-- Opening Marker --

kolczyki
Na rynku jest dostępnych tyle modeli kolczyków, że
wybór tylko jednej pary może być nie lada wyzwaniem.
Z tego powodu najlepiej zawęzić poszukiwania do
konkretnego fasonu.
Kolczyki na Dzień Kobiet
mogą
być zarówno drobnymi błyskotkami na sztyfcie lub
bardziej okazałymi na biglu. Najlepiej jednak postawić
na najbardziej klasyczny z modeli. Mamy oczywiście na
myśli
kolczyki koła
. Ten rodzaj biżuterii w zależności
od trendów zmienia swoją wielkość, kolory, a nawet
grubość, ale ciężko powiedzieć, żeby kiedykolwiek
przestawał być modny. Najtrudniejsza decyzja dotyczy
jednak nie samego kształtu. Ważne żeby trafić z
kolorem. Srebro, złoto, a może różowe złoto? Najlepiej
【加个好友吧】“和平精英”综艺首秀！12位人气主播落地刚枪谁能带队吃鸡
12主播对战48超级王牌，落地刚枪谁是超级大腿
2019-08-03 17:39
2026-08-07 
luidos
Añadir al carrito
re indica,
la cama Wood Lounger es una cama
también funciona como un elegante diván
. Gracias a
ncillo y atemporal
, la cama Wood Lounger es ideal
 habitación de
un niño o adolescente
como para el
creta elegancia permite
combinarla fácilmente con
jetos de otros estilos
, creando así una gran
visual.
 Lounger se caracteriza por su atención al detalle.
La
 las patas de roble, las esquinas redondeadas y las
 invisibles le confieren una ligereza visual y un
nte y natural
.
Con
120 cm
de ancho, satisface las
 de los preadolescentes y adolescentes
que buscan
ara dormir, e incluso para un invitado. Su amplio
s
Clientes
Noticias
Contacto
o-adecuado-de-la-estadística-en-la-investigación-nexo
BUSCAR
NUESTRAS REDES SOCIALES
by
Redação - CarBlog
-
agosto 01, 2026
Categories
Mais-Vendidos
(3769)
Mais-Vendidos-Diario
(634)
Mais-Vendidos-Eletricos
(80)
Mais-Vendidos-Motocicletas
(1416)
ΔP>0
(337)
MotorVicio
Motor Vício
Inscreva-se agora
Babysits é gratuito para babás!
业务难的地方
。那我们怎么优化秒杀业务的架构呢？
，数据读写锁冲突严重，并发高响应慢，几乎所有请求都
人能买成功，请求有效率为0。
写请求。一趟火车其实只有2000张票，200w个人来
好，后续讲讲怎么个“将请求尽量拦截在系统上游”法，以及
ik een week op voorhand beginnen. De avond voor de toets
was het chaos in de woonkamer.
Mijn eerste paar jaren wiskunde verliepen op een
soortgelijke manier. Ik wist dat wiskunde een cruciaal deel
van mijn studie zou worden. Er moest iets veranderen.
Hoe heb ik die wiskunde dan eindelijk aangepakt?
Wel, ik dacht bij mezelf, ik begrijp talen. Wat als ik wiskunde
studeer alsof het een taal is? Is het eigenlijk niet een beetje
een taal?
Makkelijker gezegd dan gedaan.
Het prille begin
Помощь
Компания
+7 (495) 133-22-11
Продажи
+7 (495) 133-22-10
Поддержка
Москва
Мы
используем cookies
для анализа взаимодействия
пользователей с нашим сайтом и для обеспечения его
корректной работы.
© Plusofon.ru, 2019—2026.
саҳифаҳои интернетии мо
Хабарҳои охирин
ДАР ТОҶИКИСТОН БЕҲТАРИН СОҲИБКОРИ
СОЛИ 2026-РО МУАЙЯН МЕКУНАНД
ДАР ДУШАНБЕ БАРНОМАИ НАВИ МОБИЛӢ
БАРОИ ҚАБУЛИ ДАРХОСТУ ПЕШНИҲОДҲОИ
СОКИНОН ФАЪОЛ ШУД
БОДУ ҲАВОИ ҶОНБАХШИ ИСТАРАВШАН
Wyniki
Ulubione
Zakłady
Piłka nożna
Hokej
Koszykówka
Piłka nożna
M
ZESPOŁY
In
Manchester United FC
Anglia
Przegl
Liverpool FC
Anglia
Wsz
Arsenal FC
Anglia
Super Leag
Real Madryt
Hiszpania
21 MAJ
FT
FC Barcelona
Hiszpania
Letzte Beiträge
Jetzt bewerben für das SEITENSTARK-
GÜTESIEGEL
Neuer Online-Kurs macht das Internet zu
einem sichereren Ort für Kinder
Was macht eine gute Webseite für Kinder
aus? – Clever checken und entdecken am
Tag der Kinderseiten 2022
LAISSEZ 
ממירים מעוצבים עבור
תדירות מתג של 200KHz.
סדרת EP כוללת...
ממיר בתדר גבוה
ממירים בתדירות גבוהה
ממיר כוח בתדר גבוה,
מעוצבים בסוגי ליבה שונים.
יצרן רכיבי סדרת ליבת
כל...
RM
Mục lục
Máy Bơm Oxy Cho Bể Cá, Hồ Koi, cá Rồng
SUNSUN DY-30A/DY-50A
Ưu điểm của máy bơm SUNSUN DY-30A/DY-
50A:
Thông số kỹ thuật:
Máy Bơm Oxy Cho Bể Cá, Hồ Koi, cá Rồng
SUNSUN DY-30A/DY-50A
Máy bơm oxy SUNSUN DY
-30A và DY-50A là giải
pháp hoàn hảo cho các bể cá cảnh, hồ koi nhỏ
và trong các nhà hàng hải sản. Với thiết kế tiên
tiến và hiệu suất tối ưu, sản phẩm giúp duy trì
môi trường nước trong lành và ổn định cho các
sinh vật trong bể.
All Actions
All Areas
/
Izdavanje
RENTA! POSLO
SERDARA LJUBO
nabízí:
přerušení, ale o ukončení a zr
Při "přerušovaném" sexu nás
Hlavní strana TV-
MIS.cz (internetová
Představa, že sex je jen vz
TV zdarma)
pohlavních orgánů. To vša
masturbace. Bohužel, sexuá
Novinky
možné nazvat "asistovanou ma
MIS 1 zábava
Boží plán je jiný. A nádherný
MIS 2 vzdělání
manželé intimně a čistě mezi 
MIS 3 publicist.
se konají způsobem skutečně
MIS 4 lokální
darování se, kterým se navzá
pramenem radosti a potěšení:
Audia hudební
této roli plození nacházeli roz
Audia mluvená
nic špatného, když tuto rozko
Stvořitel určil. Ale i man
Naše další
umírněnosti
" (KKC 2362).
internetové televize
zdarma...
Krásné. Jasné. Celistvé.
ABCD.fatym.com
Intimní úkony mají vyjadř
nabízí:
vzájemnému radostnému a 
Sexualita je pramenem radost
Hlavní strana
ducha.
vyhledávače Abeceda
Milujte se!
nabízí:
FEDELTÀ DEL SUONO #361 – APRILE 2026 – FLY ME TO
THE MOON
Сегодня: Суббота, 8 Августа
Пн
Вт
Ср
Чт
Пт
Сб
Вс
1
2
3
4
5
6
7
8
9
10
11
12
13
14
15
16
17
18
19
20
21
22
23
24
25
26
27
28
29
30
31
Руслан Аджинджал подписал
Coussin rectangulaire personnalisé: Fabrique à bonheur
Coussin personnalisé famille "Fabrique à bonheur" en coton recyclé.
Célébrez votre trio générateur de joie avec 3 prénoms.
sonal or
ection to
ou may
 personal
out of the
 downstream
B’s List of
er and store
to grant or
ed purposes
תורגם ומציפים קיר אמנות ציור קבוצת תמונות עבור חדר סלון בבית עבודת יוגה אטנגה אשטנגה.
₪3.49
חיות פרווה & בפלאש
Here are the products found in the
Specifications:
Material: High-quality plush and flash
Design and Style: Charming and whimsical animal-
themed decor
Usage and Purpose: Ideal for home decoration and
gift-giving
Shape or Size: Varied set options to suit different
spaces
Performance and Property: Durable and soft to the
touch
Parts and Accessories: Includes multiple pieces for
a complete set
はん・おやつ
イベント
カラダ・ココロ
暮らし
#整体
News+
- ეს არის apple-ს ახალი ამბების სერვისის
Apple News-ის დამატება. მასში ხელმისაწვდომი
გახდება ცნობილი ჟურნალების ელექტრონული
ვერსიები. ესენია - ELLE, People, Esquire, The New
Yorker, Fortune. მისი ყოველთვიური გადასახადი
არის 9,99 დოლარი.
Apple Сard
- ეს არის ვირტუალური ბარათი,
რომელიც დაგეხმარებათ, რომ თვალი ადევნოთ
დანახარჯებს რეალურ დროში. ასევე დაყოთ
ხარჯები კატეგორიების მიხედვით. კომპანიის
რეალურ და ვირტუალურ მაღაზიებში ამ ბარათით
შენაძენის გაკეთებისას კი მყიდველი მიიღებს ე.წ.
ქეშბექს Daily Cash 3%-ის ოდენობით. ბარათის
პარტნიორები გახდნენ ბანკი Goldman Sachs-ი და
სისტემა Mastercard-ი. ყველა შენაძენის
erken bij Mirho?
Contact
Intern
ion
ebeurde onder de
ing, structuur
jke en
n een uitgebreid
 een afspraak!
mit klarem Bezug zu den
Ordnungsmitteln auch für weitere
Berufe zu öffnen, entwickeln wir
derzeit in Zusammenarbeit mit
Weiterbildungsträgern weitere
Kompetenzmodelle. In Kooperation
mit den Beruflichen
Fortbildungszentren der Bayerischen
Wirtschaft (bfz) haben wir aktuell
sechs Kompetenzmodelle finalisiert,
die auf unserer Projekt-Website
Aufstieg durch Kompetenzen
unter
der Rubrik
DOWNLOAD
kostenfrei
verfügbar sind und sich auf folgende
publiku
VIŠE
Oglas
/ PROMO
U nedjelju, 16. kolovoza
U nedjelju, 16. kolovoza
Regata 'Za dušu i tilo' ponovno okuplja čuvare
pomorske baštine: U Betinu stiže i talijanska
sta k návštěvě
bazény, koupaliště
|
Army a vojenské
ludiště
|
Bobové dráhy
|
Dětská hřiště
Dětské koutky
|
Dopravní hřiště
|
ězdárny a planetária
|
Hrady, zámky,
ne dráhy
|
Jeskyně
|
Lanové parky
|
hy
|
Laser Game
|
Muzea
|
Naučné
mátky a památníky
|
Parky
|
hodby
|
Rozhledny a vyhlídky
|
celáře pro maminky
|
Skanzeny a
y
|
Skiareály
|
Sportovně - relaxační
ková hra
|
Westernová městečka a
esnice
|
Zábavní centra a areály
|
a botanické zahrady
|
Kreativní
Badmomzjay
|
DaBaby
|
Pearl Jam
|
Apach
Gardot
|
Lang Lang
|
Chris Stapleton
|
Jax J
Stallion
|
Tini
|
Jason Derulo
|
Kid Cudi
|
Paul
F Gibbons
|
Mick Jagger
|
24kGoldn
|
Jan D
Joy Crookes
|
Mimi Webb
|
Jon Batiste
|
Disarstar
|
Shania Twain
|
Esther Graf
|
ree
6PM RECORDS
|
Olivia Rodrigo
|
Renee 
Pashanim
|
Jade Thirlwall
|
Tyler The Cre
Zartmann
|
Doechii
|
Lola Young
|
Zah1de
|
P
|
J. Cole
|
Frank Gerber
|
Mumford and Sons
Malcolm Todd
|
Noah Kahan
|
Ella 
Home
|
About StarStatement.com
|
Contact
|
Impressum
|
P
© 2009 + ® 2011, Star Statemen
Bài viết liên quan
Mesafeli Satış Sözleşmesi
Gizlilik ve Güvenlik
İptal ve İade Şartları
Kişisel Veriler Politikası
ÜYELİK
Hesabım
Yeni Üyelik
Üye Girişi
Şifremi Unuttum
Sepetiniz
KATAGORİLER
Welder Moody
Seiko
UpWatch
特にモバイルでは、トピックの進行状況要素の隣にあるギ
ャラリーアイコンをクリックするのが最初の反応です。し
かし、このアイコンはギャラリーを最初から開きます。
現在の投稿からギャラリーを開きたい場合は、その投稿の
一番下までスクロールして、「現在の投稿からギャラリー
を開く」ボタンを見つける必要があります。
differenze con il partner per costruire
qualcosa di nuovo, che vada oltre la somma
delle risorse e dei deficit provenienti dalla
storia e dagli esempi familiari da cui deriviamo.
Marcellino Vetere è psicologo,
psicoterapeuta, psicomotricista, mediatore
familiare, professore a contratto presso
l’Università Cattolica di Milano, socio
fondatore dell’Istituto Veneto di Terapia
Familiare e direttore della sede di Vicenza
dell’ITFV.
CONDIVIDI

-- Closing Marker --

:: What is expected ::
The job here is to find each line above with the word "Wood" and copy it.

:: Output ::
la cama Wood Lounger es una cama
, la cama Wood Lounger es ideal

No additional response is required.